Tschinderle: "Werden weiterhin über Abbau von Demokratie in Ungarn berichten"
In dem dreiminütigen Beitrag im ungarischen Staatsfernsehen wurden mehrere Screenshots von E-Mails gezeigt, die die Journalistin an die Fidesz-Fraktion im Europaparlament geschickt hatte. Sie habe EU-Abgeordnete der ungarischen Regierungspartei Fidesz "mit Fragen provoziert", hieß es.
Darin ging es unter anderem um das vor einer Woche erfolgte Treffen von Ungarns Ministerpräsident Viktor Orbán mit dem Chef der italienischen Partei Lega, Matteo Salvini, und Polens Regierungschef Mateusz Morawiecki bezüglich der Gründung einer neuen politischen Kooperation. Die rechtsnationale Fidesz hatte Anfang März nach längerer Suspendierung die Fraktion der Europäischen Volkspartei (EVP) verlassen.
Tschinderle hatte unter anderem gefragt, warum Vertreter des französischen Rassemblement National (RN) und der österreichischen FPÖ - die beide mit der italienischen Lega in der rechtspopulistischen ID-Fraktion des Europaparlaments sitzen - bei dem Treffen nicht anwesend waren. Der Moderator des TV-Beitrags kommentierte das mit den Worten: "Solche Fragen stellen nur Amateurjournalisten."
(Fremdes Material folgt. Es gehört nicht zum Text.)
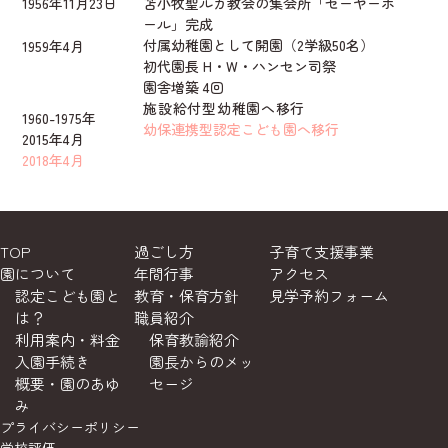
1956年11月23日
苫小牧聖ルカ教会の集会所「セーヤーホ
ール」完成
付属幼稚園として開園（2学級50名）
1959年4月
初代園長 H・W・ハンセン司祭
園舎増築 4回
施設給付型幼稚園へ移行
1960-1975年
幼保連携型認定こども園へ移行
2015年4月
2018年4月
TOP
過ごし方
子育て支援事業
園について
年間行事
アクセス
認定こども園と
教育・保育方針
見学予約フォーム
は？
職員紹介
利用案内・料金
保育教諭紹介
入園手続き
園長からのメッ
概要・園のあゆ
セージ
み
プライバシーポリシー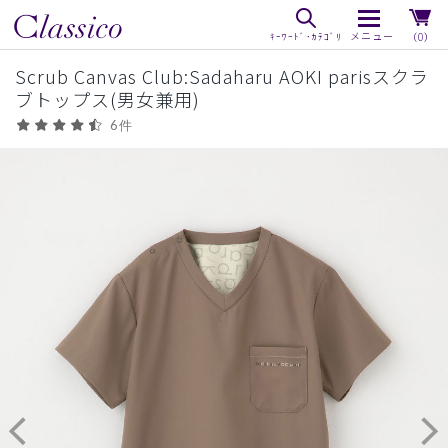
（0）
Scrub Canvas Club:Sadaharu AOKI parisスクラ
ブトップス(男女兼用)
6件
Das ungarische Staatsfernsehen zitierte außerdem ungenannte Experten, "nach denen das Ziel ist, bereits im Voraus das sich formierende starke europäische christdemokratische Bündnis zu attackieren". Die Fragen Tschinderles wurden von dem Moderator so interpretiert, dass wegen des Orbán-Salvini-Morawiecki-Treffens "die europäische linksliberale Presse eine beispiellose Attacke gestartet" habe.
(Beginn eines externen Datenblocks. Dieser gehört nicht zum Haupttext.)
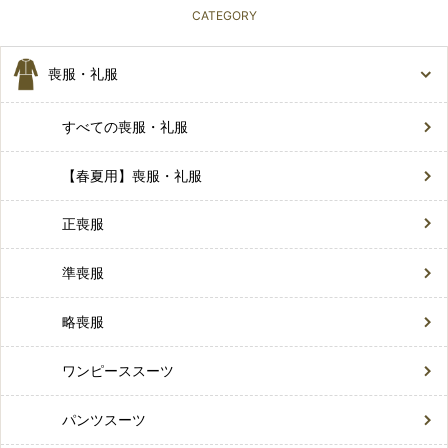
CATEGORY
喪服・礼服
すべての喪服・礼服
【春夏用】喪服・礼服
正喪服
準喪服
略喪服
ワンピーススーツ
パンツスーツ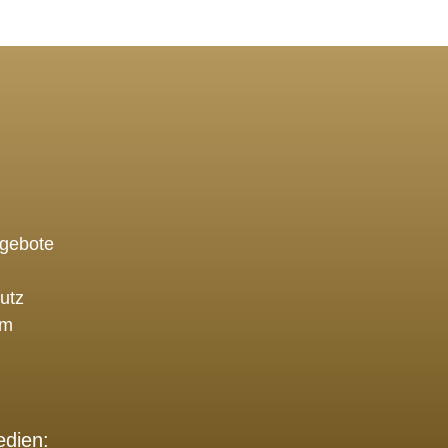
ngebote
utz
um
edien:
"Dass Journalist:innen wegen kritischer Berichterstattung Schmierkampagnen ausgesetzt sind? Das kennt man aus Ungarn mittlerweile leider. Aber dass eine Journalistin im staatlichen Fernsehen angegriffen wird, weil sie Fragen stellt? Das hat selbst meine Kollegen und Kolleginnen in Budapest verwundert. Es geht hier nicht nur um profil oder Österreich. Es geht hier vor allem auch um die Kolleg:innen, die so etwas täglich oder wöchentlich erleben müssen. Ihnen gilt unsere vollste Solidarität! Ihnen müssen wir weiter zuhören. Und wir werden weiterhin über den Abbau von Demokratie und Rechtsstaatlichkeit in insbesondere Österreichs Nachbarländern berichten. Der Vorfall bestärkt, weiter am Ball zu bleiben und näher hinzusehen," so Tschinderle.